Прежде всего возникла проблема Бенедикта. Тринадцать лет назад его одиозный тезка продемонстрировал, сколько вреда может причинить отступник-антипапа; Бенедикт X пользовался гораздо большей популярностью, чем Бенедикт IX, и в этот раз под рукой не было императора, готового обрушиться на Италию и восстановить порядок, как это сделал Генрих III. Герцог Годфрид вернулся в Тоскану – хотя это было, наверное, хорошо, поскольку он неожиданно проявил непонятную неискренность, которая заставляла подозревать его в секретных интригах с римлянами. И тогда церковные иерархи совершили поразительный и крайне значимый шаг. Они обратились за помощью к нормандцам.

Окончательное решение наверняка принял Гильдебранд, возможно посоветовавшись предварительно с аббатом Дезидерием. Ни один из членов курии, даже сам папа Николай, не обладал мужеством и достойным авторитетом, чтобы это сделать. Жители Италии, и прежде всего римское духовенство, все еще рассматривали нормандцев – и не без оснований – как сборище разбойников, немногим лучше сарацин, терроризировавших южную Италию раньше. У многих кардиналов мысль о союзе с такими людьми, печально знаменитыми своими кощунствами и святотатствами, пять лет назад дерзнувшими поднять оружие против самого Святого Отца и державшими его девять месяцев в плену, должна была вызывать гораздо больший ужас, нежели соглашение с римской знатью и даже с самим Бенедиктом. Но этот невзрачный маленький тосканец, темного, возможно еврейского, происхождения, уступавший в образованности большинству своих коллег, знал, что он прав. Папа и кардиналы склонились, как почти всегда бывало, перед его волей; и в феврале 1059 г. он лично отправился в Капую.

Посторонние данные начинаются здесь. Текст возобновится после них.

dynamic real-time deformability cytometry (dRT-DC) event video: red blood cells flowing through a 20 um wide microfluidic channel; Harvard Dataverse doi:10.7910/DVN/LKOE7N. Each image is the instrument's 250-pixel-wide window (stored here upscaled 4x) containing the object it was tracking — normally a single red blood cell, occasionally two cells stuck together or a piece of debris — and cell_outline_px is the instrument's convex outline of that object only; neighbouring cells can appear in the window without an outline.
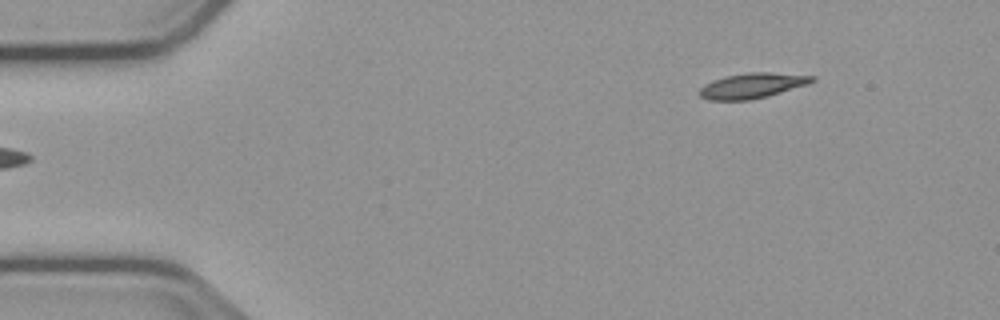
{"species": "common noctule bat (a hibernating species)", "species_latin": "Nyctalus noctula", "temperature_condition": "cold", "stored_images_in_passage": 49, "camera_frame_rate_fps": 3000, "um_per_image_px": 0.085, "animal": {"sex": "male", "body_mass_g": 23.1, "forearm_length_mm": 52.7}, "frame": {"image": 1, "passage_image": 1, "time_ms": 0.0, "image_size_px": [1000, 320], "cell_outline_px": [[816, 80], [808, 84], [768, 96], [748, 100], [708, 100], [700, 96], [700, 88], [704, 84], [712, 80], [724, 76], [748, 72], [768, 72], [816, 76]], "centroid_in_image_um": [63.94, 7.27], "position_along_channel_um": 21.1, "area_um2": 16.59}}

Ричард из Капуи, естественно, обрадовался появлению Гильдебранда и радушно его принял. За год до того папа Стефан, казалось, угрожал ему и его соотечественникам уничтожением; теперь преемник Стефана послал своего самого выдающегося кардинала просить помощи у нормандцев. Судя по всему, недавний почетный прием, устроенный ему в Монте-Кассино, не был, как он опасался, случайностью, а свидетельствовал о радикальных переменах в настроениях папства. Такая перемена казалась многообещающей. Ричард немедленно передал триста воинов в распоряжение Гильдебранда, и кардинал вернулся в Рим с новым эскортом. В середине марта он и Николай расположились лагерем под стенами Галерии, наблюдая, как их армии осаждают город. Нормандцы, применяя свою обычную тактику, произвели ужасные опустошения, по всей округе чиня поджоги и грабежи; галерианцы сопротивлялись с большим мужеством, так что все попытки штурмовать городские стены закончились неудачей, но в итоге горожанам пришлось сдаться. Бенедикта взяли в плен, лишили духовного сана и заточили в церкви Святой Агнессы в Риме. Так начался период папско-нормандской дружбы.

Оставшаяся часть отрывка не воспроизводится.